::: SOURCE PASSAGE :::

One of the most unique aspects of golf wagering and one that present itself on a regular basis, is hedging. Should you hedge? How should you do it? When should you do it?
What is Hedging?
Hedging, very simply, is making a secondary wager to ensure a profit on your primary wager and/or lessen your risk. There are some very tangible examples in other sports, so let’s look at one from the NFL. If you bet $100 on the Philadelphia Eagles to win the Super Bowl prior to the season at 40-1 odds, you’d be in line to cash out $4,100 if the Eagles do indeed win the Super Bowl. Let’s assume they face the New England Patriots in the Big Game and you have a very easy hedging opportunity. You can bet an amount of money, let’s say $2,000 on the Patriots at -200. So your two outcomes are:
- Eagles win the Super Bowl – You win $4,100 on your future and lose $2,000 on your hedge for a $2,100 profit.
- Patriots win the Super Bowl – You lose $100 on your future and win $1,000 on your hedge for a $900 profit.
In this scenario, there are no other possible outcomes, so you guaranteed yourself a victory.
Why is Golf Hedging Unique?
There’s really no other sport in which you can be holding a large ticket that you placed on a longshot just a few days prior. Think about it, where else can you find a 50-1 or 100-1 ticket that has a realistic chance of cashing on a near weekly basis? Most other scenarios in sports wagering would require you to place a future bet on a team to win the Championship, for example, and you’d need to wait six to nine months for that ticket to cash.
In golf, these situations are occurring nearly every week which often puts you in a difficult position about when and how to hedge. The problem with golf hedging is that these scenarios are not binary, meaning there are really endless different outcomes. Unlike our NFL example above, it’s not this team OR that that. It’s this guy or that guy or maybe one of those guys. There are sometimes a dozen different golfers with a realistic chance to win the event at the time you are looking to hedge.
When Should You Hedge?
The most common time to hedge your outright ticket would be after the third round. Not only has every golfer played the same number of holes but the natural break allows for you to really assess your options without having to make a split-second decision. Let me provide you with a recent, real-life leaderboard after the third round. NOTE: I have changed the player’s names for ease, but the scores, live odds and opening odds are all real.
- Patrick Reed -17, Live Odds: -125, Opening Odds +5000
- Justin Thomas -14, Live Odds: +500, Opening Odds +1500
- Rory McIlroy -13, Live Odds: +500, Opening Odds +1800
- Jon Rahm -12, Live Odds: +1400, Opening Odds +1100
- Bryson DeChambeau -12, Live Odds +1800, Opening Odds +2000
Let’s imagine that you are holding a pre-tournament +5000 ticket on Patrick Reed that you placed $100 on, meaning you’re due for a $5,100 payout if Reed wins the tournament. If you wanted to hedge, how would you do it? There are multiple golfers who have a chance to win the event and placing a small wager on all of them would really dilute your potential winnings.

::: ENTRIES SHOWN :::

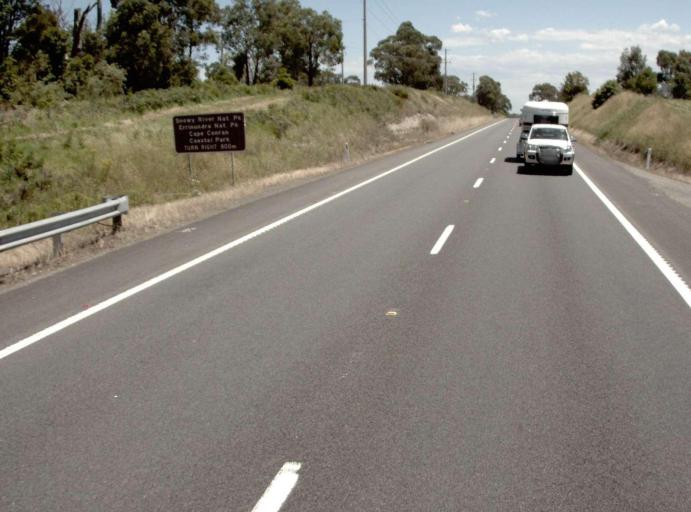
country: AU
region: Victoria
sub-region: East Gippsland
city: Lakes Entrance
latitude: -37.7026
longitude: 148.4778
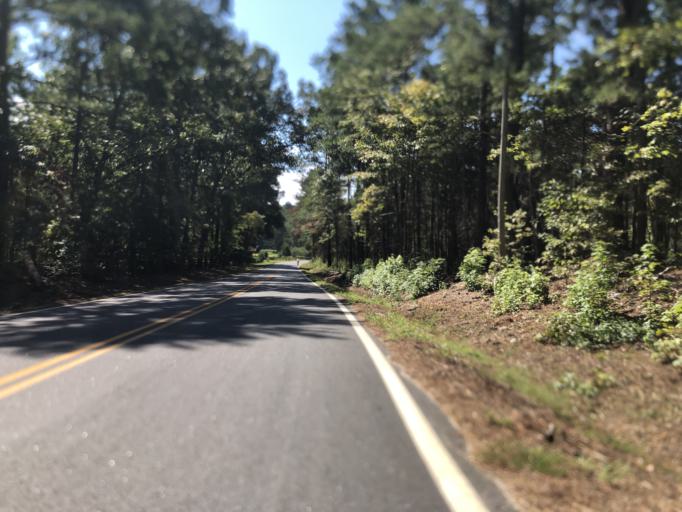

:::

THINGS TO DO:
[A] Can you repeat the golf hedging article word for word, from "- Patriots win" up to and including "Golf Hedging Unique?"?
[B] Would you carry on the article about hedging golf bets from the point where it stops?

RESULTS FOR EACH TASK:
[A]
- Patriots win the Super Bowl – You lose $100 on your future and win $1,000 on your hedge for a $900 profit.
In this scenario, there are no other possible outcomes, so you guaranteed yourself a victory.
Why is Golf Hedging Unique?

[B]
Leads Aren’t That Safe
In the above example, Reed’s three-shot lead might feel insurmountable but let me assure you… it is not. In fact, a golfer with a three-shot lead going into the final round only wins the tournament 43.8% of the time. Less than half the time! Even larger leads aren’t locks according to these historic win rates after three rounds:
- 1 Shot Lead: 30.6% Win Rate
- 2 Shot Lead: 39.7% Win Rate
- 3 Shot Lead: 43.8% Win Rate
- 4 Shot Lead: 76.1% Win Rate
- 5 Shot Lead: 79.5% Win Rate
The larger the lead, the more difficult it becomes to hedge in my opinion. Still using the scenario above, if Reed does not win the tournament it’s more likely that he stumbles and comes back to the field instead of one golfer shooting a ridiculously low score and beating him. If Reed does indeed come back to the field, he just gave an opportunity to a half dozen golfers to beat him. Meaning more golfers are live to win, making a hedge even more difficult.
The Best Ways To Hedge
To me, trying to figure out which chaser might derail my large outright ticket is a fool’s errand. It’s one that will require plenty of guessing and lots of luck. I’d prefer to hedge in some non-conventional ways.
Pre-Tournament Hedging – Seriously! Let’s think ahead, before the event starts and not get stuck in a sick situation on a Saturday night. The best way to hedge your longshot tickets is at the same time you make the bet, by also place a wager on their Top 5 or Top 10 number as well. In many parts of the globe, sportsbooks offer this as an “Each Way” but in the United States, we will need to create these ourselves.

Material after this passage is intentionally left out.